--- Records for processing ---
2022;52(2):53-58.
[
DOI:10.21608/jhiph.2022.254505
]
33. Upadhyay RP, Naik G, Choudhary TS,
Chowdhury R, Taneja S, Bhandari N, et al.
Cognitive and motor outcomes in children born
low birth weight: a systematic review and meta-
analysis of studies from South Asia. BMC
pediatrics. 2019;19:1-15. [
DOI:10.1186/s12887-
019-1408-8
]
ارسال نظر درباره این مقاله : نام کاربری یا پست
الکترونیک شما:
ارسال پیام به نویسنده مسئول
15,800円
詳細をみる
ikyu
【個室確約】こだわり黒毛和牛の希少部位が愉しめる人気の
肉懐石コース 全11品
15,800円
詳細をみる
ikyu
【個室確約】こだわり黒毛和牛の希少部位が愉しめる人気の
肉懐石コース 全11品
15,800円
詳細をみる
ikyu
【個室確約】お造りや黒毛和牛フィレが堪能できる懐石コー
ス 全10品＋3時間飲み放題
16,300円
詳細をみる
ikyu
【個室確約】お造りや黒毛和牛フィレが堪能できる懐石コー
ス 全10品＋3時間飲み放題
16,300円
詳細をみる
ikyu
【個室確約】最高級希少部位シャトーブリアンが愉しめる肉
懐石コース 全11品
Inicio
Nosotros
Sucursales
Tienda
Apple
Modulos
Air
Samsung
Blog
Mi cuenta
---
--- Records for processing ---
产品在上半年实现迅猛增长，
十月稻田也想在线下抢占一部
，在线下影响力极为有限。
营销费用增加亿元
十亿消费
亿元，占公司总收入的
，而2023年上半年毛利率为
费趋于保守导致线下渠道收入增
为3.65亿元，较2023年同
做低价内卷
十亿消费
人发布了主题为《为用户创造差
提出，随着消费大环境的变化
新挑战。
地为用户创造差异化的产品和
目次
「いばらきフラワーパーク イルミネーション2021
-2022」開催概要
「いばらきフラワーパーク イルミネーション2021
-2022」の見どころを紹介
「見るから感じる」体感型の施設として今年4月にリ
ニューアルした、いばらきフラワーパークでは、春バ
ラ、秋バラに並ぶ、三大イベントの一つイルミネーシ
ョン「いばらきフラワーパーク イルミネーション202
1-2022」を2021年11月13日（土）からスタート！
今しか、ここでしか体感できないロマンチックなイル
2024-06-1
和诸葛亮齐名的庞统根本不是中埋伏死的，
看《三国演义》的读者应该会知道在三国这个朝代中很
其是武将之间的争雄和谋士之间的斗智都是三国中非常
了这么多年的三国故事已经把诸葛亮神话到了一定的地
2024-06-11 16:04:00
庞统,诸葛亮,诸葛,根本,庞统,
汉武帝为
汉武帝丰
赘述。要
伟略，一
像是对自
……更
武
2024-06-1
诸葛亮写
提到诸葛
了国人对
---
> _Assignment_
Out of the material above, gather each line where "ارسال" appears.

> _Solution_
ارسال نظر درباره این مقاله : نام کاربری یا پست
ارسال پیام به نویسنده مسئول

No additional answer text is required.